:: Source data ::
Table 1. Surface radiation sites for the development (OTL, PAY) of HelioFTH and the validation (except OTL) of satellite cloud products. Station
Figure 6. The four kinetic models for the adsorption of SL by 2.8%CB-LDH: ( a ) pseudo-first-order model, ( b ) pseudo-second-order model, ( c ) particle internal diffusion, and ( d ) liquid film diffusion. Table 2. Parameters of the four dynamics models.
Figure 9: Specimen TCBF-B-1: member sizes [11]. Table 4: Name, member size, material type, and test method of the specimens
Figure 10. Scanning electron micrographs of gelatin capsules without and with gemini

---

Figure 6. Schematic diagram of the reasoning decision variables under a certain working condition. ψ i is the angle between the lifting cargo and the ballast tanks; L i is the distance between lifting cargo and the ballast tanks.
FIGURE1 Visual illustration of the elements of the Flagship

--

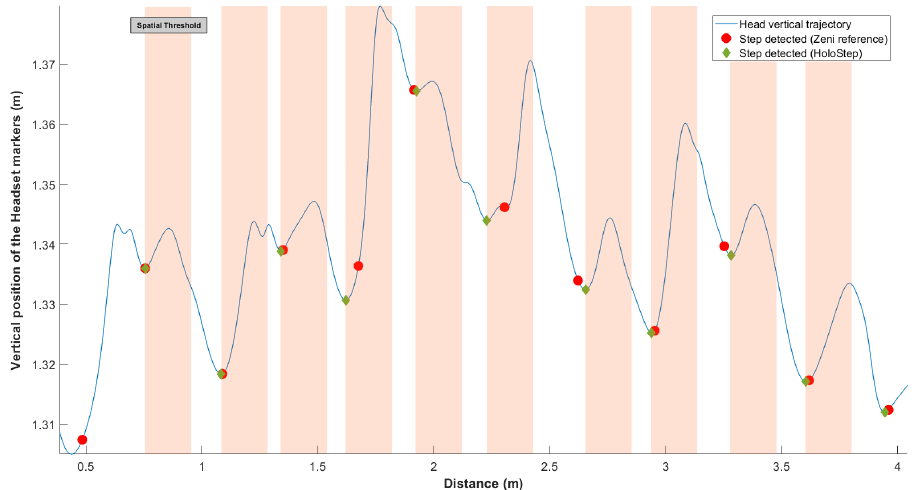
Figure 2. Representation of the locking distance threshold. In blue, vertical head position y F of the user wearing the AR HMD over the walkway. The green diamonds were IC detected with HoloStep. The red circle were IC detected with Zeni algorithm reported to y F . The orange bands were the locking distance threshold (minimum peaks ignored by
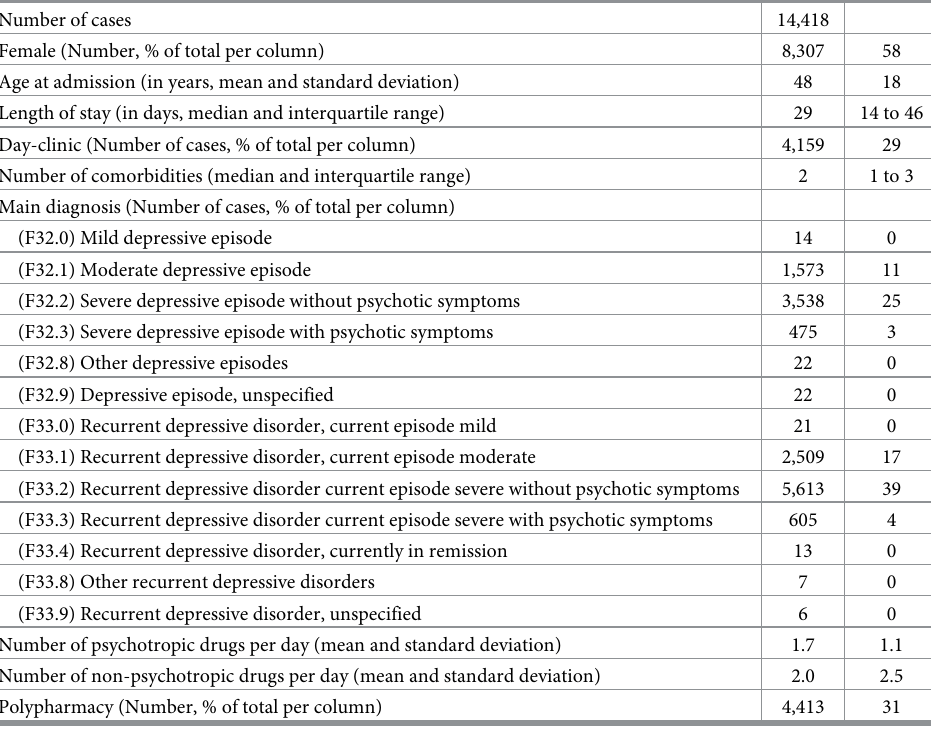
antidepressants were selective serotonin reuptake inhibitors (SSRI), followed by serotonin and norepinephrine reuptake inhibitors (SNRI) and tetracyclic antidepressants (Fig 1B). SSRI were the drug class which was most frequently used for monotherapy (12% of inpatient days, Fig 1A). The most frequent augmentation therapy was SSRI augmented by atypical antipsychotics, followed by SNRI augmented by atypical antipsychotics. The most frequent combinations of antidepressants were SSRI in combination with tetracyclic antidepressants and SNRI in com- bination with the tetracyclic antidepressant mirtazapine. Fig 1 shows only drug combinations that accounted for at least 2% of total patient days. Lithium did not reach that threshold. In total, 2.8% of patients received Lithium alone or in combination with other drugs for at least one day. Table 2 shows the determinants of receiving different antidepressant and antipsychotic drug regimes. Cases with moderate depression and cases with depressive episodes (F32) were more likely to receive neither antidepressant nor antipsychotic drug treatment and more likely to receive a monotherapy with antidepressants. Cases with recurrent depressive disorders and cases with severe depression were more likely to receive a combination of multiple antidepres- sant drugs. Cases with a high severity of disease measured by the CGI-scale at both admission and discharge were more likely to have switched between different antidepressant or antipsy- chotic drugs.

:: Problem description ::
Above are the records. Copy the lines beginning at the one that has "Table 1. Surface" and ending with the one that has "Figure 6. The", unchanged.

:: Final answer ::
Table 1. Surface radiation sites for the development (OTL, PAY) of HelioFTH and the validation (except OTL) of satellite cloud products. Station
Figure 6. The four kinetic models for the adsorption of SL by 2.8%CB-LDH: ( a ) pseudo-first-order model, ( b ) pseudo-second-order model, ( c ) particle internal diffusion, and ( d ) liquid film diffusion. Table 2. Parameters of the four dynamics models.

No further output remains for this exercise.